> **Exercise prompt**: Going down the data below, set down exactly the line with "M288 819 532 827" and each line after it through the line with "M295 1299 374"; no other lines.

(Dataset items)
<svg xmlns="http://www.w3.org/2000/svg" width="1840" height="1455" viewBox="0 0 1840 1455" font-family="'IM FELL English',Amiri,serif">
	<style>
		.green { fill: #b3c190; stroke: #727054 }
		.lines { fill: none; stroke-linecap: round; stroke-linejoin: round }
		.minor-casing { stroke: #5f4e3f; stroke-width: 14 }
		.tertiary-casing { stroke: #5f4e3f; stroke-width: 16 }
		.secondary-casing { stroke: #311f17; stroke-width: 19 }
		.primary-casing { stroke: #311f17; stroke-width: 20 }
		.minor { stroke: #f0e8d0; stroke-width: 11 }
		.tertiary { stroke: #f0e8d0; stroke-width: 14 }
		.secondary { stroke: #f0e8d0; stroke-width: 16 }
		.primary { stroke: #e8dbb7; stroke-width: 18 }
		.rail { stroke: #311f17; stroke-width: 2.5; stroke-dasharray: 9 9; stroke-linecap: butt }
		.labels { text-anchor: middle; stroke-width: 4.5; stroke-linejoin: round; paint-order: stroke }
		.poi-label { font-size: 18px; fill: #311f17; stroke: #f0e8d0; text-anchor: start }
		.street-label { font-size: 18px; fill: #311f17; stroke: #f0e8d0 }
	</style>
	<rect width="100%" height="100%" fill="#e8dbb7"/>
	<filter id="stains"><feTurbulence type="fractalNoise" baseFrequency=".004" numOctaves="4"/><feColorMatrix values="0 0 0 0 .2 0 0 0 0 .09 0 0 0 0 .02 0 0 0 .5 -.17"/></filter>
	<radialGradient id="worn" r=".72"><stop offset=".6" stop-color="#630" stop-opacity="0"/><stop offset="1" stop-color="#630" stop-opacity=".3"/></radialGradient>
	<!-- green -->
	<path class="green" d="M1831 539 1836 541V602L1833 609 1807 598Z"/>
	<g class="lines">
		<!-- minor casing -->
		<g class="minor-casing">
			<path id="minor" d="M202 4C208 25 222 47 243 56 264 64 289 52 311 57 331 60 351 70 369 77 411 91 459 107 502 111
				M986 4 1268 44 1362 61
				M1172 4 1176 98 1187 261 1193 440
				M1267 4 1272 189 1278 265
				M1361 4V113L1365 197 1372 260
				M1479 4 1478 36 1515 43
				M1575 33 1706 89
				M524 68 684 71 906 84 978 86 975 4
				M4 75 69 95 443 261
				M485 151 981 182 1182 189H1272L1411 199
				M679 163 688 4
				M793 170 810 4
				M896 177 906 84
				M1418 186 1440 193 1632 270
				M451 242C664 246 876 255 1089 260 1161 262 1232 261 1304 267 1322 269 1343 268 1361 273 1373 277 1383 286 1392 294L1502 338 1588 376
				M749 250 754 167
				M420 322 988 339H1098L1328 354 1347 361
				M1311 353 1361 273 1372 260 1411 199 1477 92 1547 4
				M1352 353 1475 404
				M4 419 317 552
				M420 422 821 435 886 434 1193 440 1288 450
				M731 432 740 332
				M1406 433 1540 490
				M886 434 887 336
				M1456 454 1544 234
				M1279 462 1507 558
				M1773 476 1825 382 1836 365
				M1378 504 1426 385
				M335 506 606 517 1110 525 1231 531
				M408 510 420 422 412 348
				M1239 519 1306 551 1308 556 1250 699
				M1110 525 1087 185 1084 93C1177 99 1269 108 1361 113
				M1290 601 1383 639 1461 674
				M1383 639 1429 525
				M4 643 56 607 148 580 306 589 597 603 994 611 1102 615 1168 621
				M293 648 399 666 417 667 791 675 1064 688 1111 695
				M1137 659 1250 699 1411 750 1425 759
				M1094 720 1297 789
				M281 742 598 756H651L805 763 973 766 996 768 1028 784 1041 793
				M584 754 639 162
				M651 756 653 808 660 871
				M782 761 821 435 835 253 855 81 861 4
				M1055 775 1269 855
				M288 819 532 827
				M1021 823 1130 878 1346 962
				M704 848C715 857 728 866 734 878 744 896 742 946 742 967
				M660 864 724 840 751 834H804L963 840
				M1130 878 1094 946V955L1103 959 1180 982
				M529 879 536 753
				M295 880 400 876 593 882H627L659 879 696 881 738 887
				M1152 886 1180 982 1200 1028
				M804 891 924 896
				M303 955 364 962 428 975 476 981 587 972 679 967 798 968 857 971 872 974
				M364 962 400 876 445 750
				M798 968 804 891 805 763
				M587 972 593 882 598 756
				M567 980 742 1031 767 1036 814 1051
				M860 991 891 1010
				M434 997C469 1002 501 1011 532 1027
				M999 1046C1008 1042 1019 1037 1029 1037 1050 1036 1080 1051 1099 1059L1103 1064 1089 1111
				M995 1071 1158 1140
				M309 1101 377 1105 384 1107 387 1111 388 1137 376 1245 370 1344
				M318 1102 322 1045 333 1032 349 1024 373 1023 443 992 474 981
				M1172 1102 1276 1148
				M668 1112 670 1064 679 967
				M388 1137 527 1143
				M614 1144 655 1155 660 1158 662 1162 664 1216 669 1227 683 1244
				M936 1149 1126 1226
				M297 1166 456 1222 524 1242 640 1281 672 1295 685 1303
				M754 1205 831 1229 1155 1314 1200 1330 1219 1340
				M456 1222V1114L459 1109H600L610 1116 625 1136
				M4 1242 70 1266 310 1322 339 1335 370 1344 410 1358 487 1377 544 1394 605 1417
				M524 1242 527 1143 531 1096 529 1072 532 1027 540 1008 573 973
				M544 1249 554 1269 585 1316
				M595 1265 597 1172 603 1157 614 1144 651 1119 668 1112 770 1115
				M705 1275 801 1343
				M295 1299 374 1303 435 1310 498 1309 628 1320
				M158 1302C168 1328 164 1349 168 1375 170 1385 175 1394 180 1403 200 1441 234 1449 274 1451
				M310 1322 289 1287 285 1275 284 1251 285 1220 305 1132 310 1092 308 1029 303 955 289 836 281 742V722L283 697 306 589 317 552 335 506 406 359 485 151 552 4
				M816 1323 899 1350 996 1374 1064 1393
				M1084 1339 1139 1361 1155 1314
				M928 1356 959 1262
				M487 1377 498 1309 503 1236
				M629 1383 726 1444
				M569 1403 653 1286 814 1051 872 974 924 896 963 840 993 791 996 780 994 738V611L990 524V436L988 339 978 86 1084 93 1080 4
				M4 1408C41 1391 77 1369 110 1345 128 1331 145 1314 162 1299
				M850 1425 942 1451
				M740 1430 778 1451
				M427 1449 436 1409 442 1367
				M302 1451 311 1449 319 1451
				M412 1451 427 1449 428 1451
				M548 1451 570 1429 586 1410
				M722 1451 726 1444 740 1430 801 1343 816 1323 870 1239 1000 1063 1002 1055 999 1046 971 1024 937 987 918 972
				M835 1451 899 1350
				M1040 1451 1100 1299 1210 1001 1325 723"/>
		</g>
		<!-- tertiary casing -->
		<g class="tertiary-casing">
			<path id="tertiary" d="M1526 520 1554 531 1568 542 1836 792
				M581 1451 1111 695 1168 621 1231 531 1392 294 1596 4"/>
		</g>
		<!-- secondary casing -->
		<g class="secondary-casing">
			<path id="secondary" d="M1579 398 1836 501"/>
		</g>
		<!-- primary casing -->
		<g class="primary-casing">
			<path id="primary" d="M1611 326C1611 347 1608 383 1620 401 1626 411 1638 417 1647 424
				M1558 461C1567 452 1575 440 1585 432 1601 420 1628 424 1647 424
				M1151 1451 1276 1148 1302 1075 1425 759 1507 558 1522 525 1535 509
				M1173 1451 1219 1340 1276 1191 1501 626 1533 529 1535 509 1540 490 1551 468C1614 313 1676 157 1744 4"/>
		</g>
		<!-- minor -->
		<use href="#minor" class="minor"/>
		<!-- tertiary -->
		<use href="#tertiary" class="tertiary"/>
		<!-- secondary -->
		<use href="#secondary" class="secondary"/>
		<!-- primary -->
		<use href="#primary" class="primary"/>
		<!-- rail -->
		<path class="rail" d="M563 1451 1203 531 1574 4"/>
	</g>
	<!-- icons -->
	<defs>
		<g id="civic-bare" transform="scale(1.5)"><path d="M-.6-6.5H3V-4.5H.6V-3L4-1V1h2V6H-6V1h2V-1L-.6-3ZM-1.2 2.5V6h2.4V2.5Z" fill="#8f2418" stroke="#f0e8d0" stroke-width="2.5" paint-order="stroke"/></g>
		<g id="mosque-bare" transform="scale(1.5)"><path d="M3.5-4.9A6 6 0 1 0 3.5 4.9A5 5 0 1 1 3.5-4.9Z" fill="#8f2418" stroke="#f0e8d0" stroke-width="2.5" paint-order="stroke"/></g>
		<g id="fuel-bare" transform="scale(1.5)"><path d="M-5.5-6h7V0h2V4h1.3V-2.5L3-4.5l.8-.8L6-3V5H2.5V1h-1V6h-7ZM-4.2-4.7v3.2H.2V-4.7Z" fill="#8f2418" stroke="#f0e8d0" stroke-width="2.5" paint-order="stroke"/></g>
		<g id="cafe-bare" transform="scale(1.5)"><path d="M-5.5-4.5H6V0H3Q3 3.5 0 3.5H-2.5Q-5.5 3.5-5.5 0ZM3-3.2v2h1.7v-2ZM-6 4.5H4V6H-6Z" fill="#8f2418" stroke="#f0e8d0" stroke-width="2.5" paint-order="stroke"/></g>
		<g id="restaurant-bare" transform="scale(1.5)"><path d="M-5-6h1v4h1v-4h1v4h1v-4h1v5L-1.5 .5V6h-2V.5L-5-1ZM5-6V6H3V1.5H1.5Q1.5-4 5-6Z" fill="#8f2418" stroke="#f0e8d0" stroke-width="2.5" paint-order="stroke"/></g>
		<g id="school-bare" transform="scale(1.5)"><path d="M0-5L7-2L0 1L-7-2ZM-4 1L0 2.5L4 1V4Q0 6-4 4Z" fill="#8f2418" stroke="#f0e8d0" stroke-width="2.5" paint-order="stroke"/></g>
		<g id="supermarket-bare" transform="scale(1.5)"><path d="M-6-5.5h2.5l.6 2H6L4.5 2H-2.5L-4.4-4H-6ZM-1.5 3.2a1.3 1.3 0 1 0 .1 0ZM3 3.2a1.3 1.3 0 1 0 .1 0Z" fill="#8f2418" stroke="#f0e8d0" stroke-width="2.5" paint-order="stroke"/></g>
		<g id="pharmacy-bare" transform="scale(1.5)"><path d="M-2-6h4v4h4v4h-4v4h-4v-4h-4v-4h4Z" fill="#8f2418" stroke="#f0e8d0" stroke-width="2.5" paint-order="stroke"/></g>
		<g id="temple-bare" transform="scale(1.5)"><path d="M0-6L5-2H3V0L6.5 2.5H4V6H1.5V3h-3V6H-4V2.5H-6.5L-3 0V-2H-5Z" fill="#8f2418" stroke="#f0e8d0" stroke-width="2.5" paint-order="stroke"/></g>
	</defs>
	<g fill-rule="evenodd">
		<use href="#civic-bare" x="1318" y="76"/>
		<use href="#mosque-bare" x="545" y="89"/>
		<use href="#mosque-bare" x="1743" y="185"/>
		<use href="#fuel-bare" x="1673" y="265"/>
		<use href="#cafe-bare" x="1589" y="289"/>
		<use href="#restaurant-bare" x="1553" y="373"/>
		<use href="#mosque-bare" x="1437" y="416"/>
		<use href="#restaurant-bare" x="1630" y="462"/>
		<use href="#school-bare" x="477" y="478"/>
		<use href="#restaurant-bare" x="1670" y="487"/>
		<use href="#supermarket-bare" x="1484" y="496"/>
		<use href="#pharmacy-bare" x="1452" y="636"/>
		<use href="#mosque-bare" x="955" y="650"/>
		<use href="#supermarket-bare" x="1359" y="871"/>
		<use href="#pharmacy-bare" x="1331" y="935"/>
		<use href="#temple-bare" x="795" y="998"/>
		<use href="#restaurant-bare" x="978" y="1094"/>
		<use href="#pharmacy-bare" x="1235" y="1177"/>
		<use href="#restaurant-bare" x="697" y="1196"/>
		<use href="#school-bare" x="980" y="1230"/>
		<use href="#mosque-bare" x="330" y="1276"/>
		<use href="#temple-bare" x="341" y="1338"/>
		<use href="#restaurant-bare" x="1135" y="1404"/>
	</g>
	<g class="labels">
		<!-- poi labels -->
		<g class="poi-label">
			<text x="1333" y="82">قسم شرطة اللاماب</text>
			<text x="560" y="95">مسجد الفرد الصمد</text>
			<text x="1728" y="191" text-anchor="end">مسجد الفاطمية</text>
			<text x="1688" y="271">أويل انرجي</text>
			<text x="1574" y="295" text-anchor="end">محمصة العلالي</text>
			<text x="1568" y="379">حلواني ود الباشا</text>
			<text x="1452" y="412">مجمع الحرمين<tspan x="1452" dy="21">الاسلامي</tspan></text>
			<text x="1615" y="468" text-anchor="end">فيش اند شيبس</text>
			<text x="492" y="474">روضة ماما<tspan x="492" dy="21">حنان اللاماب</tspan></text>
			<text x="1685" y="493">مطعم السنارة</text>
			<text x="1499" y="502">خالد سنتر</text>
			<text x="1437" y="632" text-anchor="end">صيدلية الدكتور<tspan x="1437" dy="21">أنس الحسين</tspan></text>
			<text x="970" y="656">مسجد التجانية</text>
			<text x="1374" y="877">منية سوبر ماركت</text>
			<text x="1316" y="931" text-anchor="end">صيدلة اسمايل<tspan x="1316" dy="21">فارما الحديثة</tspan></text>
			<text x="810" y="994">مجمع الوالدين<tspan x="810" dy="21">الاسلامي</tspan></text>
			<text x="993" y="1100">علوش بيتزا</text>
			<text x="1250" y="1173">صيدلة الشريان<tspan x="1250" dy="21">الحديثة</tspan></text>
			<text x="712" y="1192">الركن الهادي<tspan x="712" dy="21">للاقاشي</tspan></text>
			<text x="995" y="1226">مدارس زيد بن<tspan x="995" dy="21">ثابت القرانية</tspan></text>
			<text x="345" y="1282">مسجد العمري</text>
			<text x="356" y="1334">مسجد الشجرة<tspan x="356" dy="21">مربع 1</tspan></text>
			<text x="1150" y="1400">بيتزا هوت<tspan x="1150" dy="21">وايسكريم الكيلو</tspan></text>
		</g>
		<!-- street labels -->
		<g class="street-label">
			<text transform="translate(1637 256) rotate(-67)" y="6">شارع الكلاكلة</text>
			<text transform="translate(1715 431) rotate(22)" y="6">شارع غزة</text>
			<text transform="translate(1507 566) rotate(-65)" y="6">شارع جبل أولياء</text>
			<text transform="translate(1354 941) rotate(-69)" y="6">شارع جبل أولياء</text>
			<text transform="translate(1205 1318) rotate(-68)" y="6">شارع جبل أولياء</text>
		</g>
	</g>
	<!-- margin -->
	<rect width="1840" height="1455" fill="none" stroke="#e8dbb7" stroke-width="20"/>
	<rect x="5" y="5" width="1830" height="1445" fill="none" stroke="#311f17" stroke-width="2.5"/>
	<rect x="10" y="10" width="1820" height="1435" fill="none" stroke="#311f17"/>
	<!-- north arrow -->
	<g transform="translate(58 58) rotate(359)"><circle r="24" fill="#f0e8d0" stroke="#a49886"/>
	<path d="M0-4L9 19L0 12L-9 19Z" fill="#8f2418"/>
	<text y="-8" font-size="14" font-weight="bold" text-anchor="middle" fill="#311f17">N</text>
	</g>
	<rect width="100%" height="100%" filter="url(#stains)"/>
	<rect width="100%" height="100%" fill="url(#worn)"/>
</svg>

> **Problem solution**:
				M288 819 532 827
				M1021 823 1130 878 1346 962
				M704 848C715 857 728 866 734 878 744 896 742 946 742 967
				M660 864 724 840 751 834H804L963 840
				M1130 878 1094 946V955L1103 959 1180 982
				M529 879 536 753
				M295 880 400 876 593 882H627L659 879 696 881 738 887
				M1152 886 1180 982 1200 1028
				M804 891 924 896
				M303 955 364 962 428 975 476 981 587 972 679 967 798 968 857 971 872 974
				M364 962 400 876 445 750
				M798 968 804 891 805 763
				M587 972 593 882 598 756
				M567 980 742 1031 767 1036 814 1051
				M860 991 891 1010
				M434 997C469 1002 501 1011 532 1027
				M999 1046C1008 1042 1019 1037 1029 1037 1050 1036 1080 1051 1099 1059L1103 1064 1089 1111
				M995 1071 1158 1140
				M309 1101 377 1105 384 1107 387 1111 388 1137 376 1245 370 1344
				M318 1102 322 1045 333 1032 349 1024 373 1023 443 992 474 981
				M1172 1102 1276 1148
				M668 1112 670 1064 679 967
				M388 1137 527 1143
				M614 1144 655 1155 660 1158 662 1162 664 1216 669 1227 683 1244
				M936 1149 1126 1226
				M297 1166 456 1222 524 1242 640 1281 672 1295 685 1303
				M754 1205 831 1229 1155 1314 1200 1330 1219 1340
				M456 1222V1114L459 1109H600L610 1116 625 1136
				M4 1242 70 1266 310 1322 339 1335 370 1344 410 1358 487 1377 544 1394 605 1417
				M524 1242 527 1143 531 1096 529 1072 532 1027 540 1008 573 973
				M544 1249 554 1269 585 1316
				M595 1265 597 1172 603 1157 614 1144 651 1119 668 1112 770 1115
				M705 1275 801 1343
				M295 1299 374 1303 435 1310 498 1309 628 1320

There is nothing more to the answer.